Certains « codes frontistes » subsistent pourtant dans ses discours. « Louis Aliot utilise encore régulièrement l’expression « Trois couleurs, un drapeau », car c’est la capacité à intégrer des populations diverses qui fait la grandeur de la France selon lui ». Une formule dérivée de « Trois couleurs, un drapeau, un empire », lancée par le service d’information du régime de Vichy. « S’il cherche à se démarquer sur la sémantique, les thématiques restent sensiblement les mêmes », ajoute Valérie Igounet. Dans son journal de campagne, Aliot parle du « grand repeuplement » qui n’est pas non plus sans évoquer le « grand remplacement », cher à Renaud Camus, écrivain français qui est à l’origine du concept.
Un moteur essentiel de la « dédiabolisation » du FN
Instigateur de la soit disant « dédiabolisation » du Front national, Louis Aliot a longtemps été un lepéniste (version Jean-Marie) pur et dur. « En 1998, il adresse une lettre aux adhérents FN de Haute-Garonne en leur demandant de ne pas rejoindre Bruno Mégret et de rester fidèles à Jean-Marie Le Pen », rappelle Valérie Igounet, auteure du Front National de 1972 à nos jours : le parti, les hommes, les idées.
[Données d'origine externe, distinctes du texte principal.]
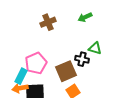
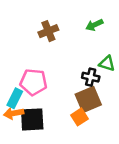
pink pentagon: (36, 63) -> (33, 82), turned 30
brown square: (66, 71) -> (88, 100), moved

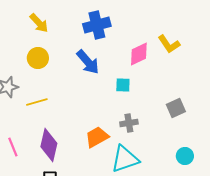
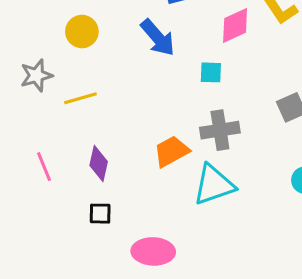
gray cross: (129, 123) -> (220, 130), size x1.4
purple diamond: (49, 145) -> (99, 163), size x0.7

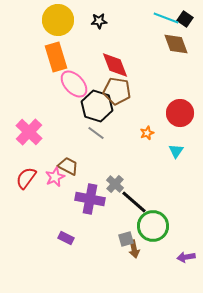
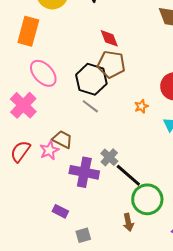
orange rectangle: (56, 57) -> (28, 31), moved, turned 32
red diamond: (115, 65) -> (109, 38), size x0.7
pink ellipse: (74, 84) -> (43, 73), moved
gray square: (126, 239) -> (83, 235), moved

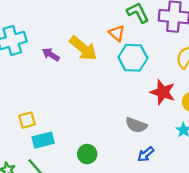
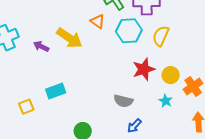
cyan hexagon: (133, 58) -> (129, 31), moved
red star: (163, 92) -> (144, 69), turned -30
cyan rectangle: (43, 140) -> (56, 91), moved

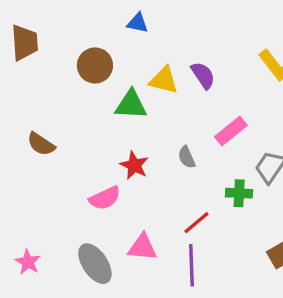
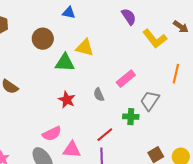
purple semicircle: (203, 75) -> (129, 17), moved
pink semicircle: (105, 198) -> (52, 134), moved

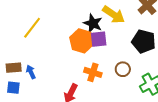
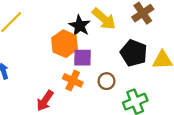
purple square: (99, 39) -> (83, 58), moved

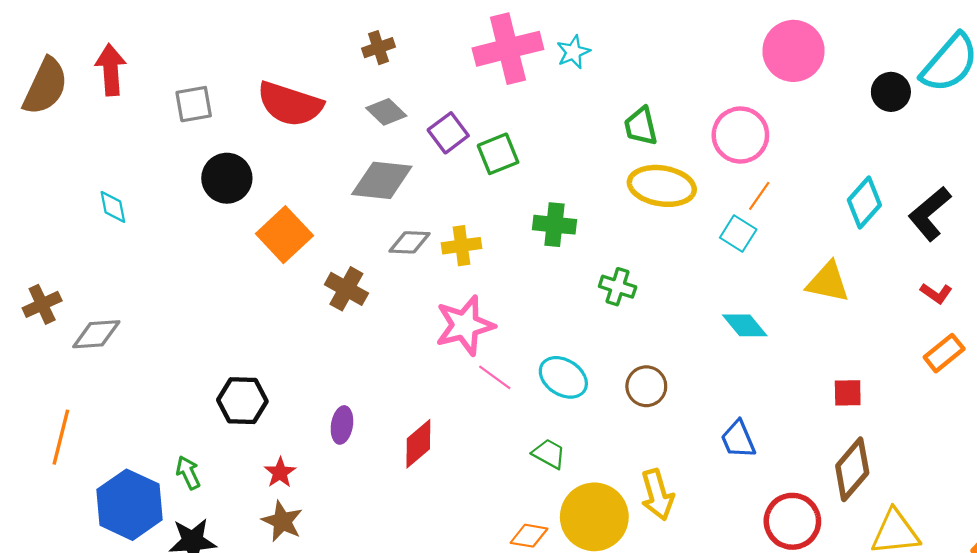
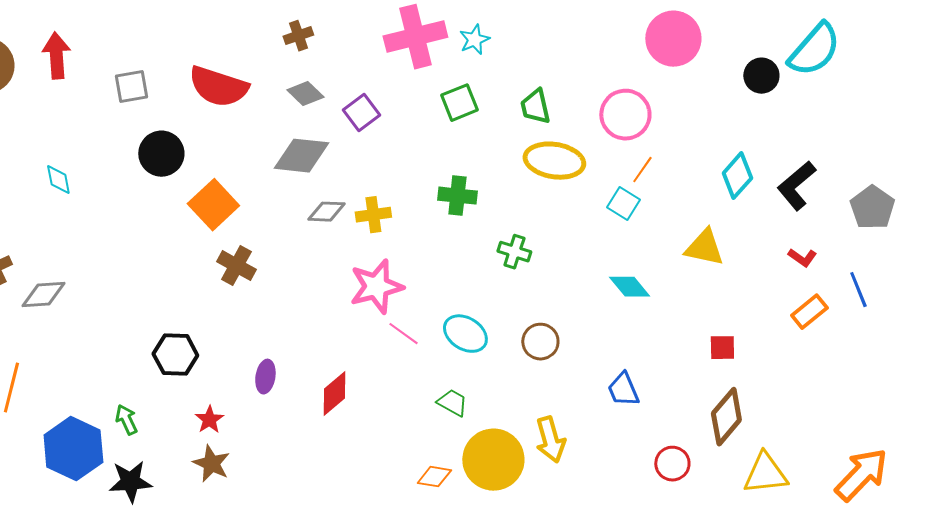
green square: (498, 154) -> (459, 103), moved
brown cross: (346, 289) -> (236, 266), moved
red circle: (792, 521) -> (672, 464), size x0.7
Mais sa stratégie de conquête du pouvoir au plan national comme local passe par une volonté de rompre dans les années 90 avec l’antisémitisme et les obsessions raciales du parti. « À l’époque, il est opposé au courant Terre et Peuple, ouvertement racialiste, initié par Pierre Val », détaille Nicolas Lebourg. Les saillies de Jean-Marie Le Pen le « heurtent », car ce qu’il souhaite défendre avant tout est « le populisme national classique de la fin du XIXème siècle ». Lorsque le fameux « point de détail de l’histoire » est évoqué par Jean-Marie Le Pen, Louis Aliot ira jusqu’à rédiger un communiqué de presse indiquant que ces propos n’engagent pas le parti. Il sera convoqué par le président du parti et lui proposera sa démission.
S’il est le conjoint de Marine Le Pen, aujourd’hui présidente du parti, qu’en est-il de sa liberté d’expression ? « Il s’offre une certaine liberté sur les sujets qui lui importent », affirme Nicolas Lebourg.
Louis Aliot était d’ailleurs contre l’exclusion de Jean-Marie Le Pen en août 2015, en signe de respect pour ses cinquante ans de carrière politique. « Aliot ne l’aurait pas exclu et surtout pas de cette façon », indique Valérie Igounet. « Même s’il vit avec la présidente du parti, qui occupe une place politico-médiatique plus importante, il s’est fait une véritable place au sein du Front National », argue l’auteure.